Pipers and a Dancer

Sometimes you open a book by a writer you don’t know, you read a paragraph, and you think: “Where has this writer been all my life?”

Stella Benson’s Pipers and a Dancer (1924) begins:

Ipsie suddenly stopped speaking and heard with horror the echo of her own voice saying, “You see, I lost my three brothers in the War.” “How damn pathetic,” she thought, and she reminded herself for the thousandth time that she had determined to be reserved.

Ipsie is Benson’s heroine and struggles continuously (and unsuccessfully) with the urge to present herself to the others as someone interesting, or dramatic, or pathetic; she calls this desire her inner Showman:

Ipsie was cruelly and deliciously obsessed by her Showman. All her life she had been exhibited by a showman before a ghostly and ideal public. She hated the Showman because his voice was almost always heard by fools. All his best perorations were only enjoyed by fools. And yet what he had to say was often good. The story of her brothers, for instance, was good.

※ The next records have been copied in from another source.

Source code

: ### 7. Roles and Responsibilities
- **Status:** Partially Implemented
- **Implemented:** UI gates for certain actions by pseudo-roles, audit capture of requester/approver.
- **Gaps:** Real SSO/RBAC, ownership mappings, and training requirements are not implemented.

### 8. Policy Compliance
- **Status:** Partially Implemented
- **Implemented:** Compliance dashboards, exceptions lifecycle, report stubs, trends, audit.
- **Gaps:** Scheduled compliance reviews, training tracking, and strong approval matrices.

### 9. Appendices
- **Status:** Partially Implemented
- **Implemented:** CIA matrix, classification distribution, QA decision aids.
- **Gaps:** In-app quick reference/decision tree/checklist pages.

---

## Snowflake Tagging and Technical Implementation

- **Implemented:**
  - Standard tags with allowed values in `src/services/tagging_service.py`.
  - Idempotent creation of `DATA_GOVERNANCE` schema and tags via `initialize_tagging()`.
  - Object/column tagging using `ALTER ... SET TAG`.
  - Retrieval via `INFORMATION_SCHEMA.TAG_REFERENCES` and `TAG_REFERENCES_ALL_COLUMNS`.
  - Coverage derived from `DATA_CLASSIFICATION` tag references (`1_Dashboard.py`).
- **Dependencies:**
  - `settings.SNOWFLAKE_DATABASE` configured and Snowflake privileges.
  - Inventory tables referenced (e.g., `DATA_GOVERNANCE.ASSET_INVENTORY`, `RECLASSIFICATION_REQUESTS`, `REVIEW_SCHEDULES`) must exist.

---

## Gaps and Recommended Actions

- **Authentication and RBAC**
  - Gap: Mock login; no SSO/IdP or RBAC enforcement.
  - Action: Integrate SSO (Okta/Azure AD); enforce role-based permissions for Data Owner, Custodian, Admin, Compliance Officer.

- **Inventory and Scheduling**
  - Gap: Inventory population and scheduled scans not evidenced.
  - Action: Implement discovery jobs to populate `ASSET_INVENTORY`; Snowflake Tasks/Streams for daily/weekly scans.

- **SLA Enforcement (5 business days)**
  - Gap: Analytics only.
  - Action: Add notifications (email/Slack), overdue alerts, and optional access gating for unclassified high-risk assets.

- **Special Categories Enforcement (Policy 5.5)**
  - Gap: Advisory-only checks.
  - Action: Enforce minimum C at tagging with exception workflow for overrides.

It is not only Ipsie who is a role-player. She goes to China in order to marry a very dreadful man, and just about everyone she meets is posing in one way or another. Their attempts to impress each other, and their reactions to each other’s poses, make up the novel.

This seems to be Benson’s key theme. Her first novel was entitled simply I Pose. I must read some more. Her second novel, This is the End (1919) seems to be about the War. So does Living Alone (1920).